The Origin of Chondrules: Constraints from Matrix-Chondrule Complementarity

TL;DR

This paper investigates the origin of chondrules in meteorites, showing they formed from a common solar-like reservoir with matrix, challenging previous asteroid-based formation models and constraining chondrule formation theories.

Contribution

It demonstrates that chondrules and matrix in carbonaceous chondrites share a common origin, providing new constraints on chondrule formation models based on complementarity.

Findings

Chondrules and matrix have complementary chemical signatures.

Complementarity indicates a preaccretionary origin, not asteroid processing.

Chondrules and matrix formed from a single, solar-like reservoir.

Abstract

One of the major unresolved problems in cosmochemistry is the origin of chondrules, once molten, spherical silicate droplets with diameters of 0.2 to 2 mm. Chondrules are an essential component of primitive meteorites and perhaps of all early solar system materials including the terrestrial planets. Numerous hypotheses have been proposed for their origin. Many carbonaceous chondrites are composed of about equal amounts of chondrules and fine-grained matrix. Recent data confirm that matrix in carbonaceous chondrites has high Si/Mg and Fe/Mg ratios when compared to bulk carbonaceous chondrites with solar abundance ratios. Chondrules have the opposite signature, low Si/Mg and Fe/Mg ratios. In some carbonaceous chondrites chondrules have low Al/Ti ratios, matrix has the opposite signature and the bulk is chondritic. It is shown in detail that these complementary relationships cannot have evolved on the parent asteroid(s) of carbonaceous chondrites. They reflect preaccretionary processes. Both chondrules and matrix must have formed from a single, solar-like reservoir.
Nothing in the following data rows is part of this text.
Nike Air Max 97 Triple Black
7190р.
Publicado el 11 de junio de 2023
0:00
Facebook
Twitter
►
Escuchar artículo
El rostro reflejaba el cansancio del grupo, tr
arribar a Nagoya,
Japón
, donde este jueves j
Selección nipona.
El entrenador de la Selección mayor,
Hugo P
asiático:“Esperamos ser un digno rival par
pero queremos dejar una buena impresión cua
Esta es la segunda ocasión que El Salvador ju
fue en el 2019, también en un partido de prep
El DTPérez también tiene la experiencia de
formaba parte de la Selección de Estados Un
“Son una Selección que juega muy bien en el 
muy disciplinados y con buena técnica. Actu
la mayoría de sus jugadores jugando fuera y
Consequences of complementarity for chondrule formation models are discussed. An independent origin and/or random mixing of chondrules and matrix can be excluded. Hence, complementarity is a strong constraint for all astrophysical-cosmochemical models of chondrule formation. Although chondrules and matrix formed from a single reservoir, the chondrule-matrix system was open to the addition of oxygen and other gaseous components.